The agreement between the libraries will permit shared access to collections and enable students from Massachusetts and Ulster to tap the diverse resources of each library.
"This is the first such agreement between the Boston College Libraries and any library on the island," said Burns Librarian Robert O'Neill. "It is certainly one of the fruits of developing contacts over the years."
The Linen Hall Library is a major independent subscribing research library known for its extensive holdings on Northern Irish politics. The library maintains large collections in all areas of Irish interest, including travel, heraldry, poetry, theater and genealogy. Founded in 1788 as the Belfast Reading Society, Linen Hall is the last surviving subscribing library in the country.

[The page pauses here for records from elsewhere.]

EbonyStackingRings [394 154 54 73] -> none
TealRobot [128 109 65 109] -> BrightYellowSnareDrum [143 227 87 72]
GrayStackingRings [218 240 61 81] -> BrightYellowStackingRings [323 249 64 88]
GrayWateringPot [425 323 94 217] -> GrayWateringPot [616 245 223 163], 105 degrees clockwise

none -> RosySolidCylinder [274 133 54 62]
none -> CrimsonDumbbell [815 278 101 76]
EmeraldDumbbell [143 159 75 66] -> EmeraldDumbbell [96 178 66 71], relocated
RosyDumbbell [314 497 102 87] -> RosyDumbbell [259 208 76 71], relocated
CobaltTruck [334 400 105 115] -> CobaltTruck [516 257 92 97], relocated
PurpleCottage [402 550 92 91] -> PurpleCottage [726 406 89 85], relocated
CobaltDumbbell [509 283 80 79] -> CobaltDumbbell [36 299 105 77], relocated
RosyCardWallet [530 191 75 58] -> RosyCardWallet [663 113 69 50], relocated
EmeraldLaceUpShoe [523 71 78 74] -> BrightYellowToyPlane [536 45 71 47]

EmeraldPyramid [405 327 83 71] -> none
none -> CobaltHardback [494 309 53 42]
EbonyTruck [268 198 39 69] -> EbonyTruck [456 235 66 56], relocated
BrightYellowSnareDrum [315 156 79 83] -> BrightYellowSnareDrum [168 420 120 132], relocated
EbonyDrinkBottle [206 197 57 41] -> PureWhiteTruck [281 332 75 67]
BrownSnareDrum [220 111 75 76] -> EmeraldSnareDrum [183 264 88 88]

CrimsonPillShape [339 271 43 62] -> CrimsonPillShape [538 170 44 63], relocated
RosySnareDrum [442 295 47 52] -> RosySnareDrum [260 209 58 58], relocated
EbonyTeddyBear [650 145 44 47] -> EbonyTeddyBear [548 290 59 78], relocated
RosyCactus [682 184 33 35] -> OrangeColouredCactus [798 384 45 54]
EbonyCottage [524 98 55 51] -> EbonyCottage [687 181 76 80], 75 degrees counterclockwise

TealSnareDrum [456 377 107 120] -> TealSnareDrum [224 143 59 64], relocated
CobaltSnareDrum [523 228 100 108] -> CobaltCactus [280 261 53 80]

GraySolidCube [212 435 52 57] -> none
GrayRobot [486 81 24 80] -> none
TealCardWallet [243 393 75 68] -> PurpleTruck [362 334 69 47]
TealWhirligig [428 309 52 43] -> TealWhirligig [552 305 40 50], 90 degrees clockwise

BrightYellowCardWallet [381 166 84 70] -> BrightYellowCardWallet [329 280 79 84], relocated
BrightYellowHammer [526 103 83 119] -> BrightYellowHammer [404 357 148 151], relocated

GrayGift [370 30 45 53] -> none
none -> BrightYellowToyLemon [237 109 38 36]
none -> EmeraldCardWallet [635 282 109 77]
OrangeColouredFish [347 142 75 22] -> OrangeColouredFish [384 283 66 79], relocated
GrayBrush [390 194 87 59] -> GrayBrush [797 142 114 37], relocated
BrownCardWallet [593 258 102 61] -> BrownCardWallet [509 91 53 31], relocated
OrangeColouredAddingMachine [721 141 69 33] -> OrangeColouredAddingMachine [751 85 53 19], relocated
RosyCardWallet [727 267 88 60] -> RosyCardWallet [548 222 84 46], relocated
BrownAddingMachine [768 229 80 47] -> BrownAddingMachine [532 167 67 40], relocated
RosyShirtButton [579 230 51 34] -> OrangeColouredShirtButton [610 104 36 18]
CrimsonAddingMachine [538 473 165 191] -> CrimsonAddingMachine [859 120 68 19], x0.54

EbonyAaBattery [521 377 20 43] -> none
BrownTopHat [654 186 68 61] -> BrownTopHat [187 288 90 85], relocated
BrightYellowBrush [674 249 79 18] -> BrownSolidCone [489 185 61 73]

The Burns Library, with more than 150,000 volumes and 15 million manuscripts, houses the premier collection of Irish research materials in the United States. Its Irish Collection documents the history, life and culture of the Irish people, with emphasis on the period from 1798 to the present, and with particularly strong holdings in the areas of Irish history, religion and politics.
"It is particularly appropriate that the Linen Hall, Belfast's oldest library, with its early Ulster printing and Northern Ireland political collection - the definitive archive of the recent Troubles - should develop such a relationship with the Boston College Libraries," said Linen Hall Library Director John Gray.